Texte source
Une campagne de marketing assortie d'une soirée VIP au Club Soda qui était prévue ce soir pour le lancement d'une marque de marijuana récréative destinée à la future Société québécoise du cannabis (SQDC) a soulevé les foudres de la ministre déléguée à la Santé publique, Lucie Charlebois. « C'est inacceptable et indécent », a-t-elle pourfendu.
Les projets de loi sur le cannabis actuellement à l'étude tant à Québec qu'à Ottawa interdiront clairement aux producteurs de cannabis de faire de la promotion ou de la publicité de type « style de vie », qui glorifient ou banalisent la consommation du pot.
Photo du lancement d'une biere de la marque de marijuana recreative San Rafael '71 à Toronto. Photo tiree de leur page Flickrcannabis
Publicité radio, commandite d'un festival de musique à Toronto, distribution de papier à rouler, de briquets et de broyeurs à herbe pour moudre le cannabis à l'effigie de sa marque de marijuana récréative San Rafael '71 : le fournisseur MedReleaf met toute la gomme pour faire parler de son cannabis récréatif avant l'adoption de projets de loi qui interdiront clairement ce type de promotion.
Le producteur ontarien a signé une lettre d'entente avec la SAQ pour fournir 8 millions de grammes de cannabis à la future Société québécoise du cannabis.
L'entreprise inscrite en Bourse entendait faire bruyamment la promotion de sa marque au Club Soda, ce soir, pendant un spectacle qu'elle organisait avec un hommage à Bob Marley et à Fleetwood Mac. Mais la société a préféré faire volte-face devant la colère de la ministre Charlebois.
« Quelqu'un qui veut faire affaire avec une société d'État et qui ne respecte pas le projet de loi 157, c'est vraiment des êtres irresponsables », a tonné la ministre Charlebois, mise au courant de la campagne promotionnelle par La Presse.
« Comme ministre responsable de la santé publique, ça me heurte. Et croyez-moi, on va suivre de très près cette activité-là. Ça peut être drôlement mal reçu », a ajouté Mme Charlebois.
« NOUS SOMMES DÉSOLÉS »

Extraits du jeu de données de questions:
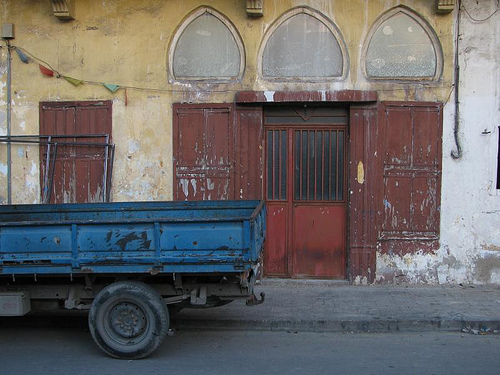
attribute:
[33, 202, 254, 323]
cart — blue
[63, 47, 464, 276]
building — covered, chipped, painted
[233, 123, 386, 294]
door — painted, red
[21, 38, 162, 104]
wall — painted, yellow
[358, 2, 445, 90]
window — arch-shaped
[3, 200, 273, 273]
truck bed — blue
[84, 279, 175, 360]
tire — black, worn out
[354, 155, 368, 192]
paint — chipped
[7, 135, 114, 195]
fencing — chain link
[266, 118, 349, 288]
door — metal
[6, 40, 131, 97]
flags — strung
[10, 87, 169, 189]
building siding — chipped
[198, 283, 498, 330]
sidewalk — grey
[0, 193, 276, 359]
pickup truck — very old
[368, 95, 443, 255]
shutter — red painted, fading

Consigne 1
D'après l'article sur le cannabis récréatif, quelle quantité de cannabis le producteur ontarien s'est-il engagé à fournir à la future Société québécoise du cannabis ?
Consigne 2
Recopiez fidèlement le passage de l'article sur le cannabis récréatif qui commence par « Les projets de » et se poursuit jusqu'à « consommation du pot. ».

Réponse complète 1
8 millions de grammes.

Réponse complète 2
Les projets de loi sur le cannabis actuellement à l'étude tant à Québec qu'à Ottawa interdiront clairement aux producteurs de cannabis de faire de la promotion ou de la publicité de type « style de vie », qui glorifient ou banalisent la consommation du pot.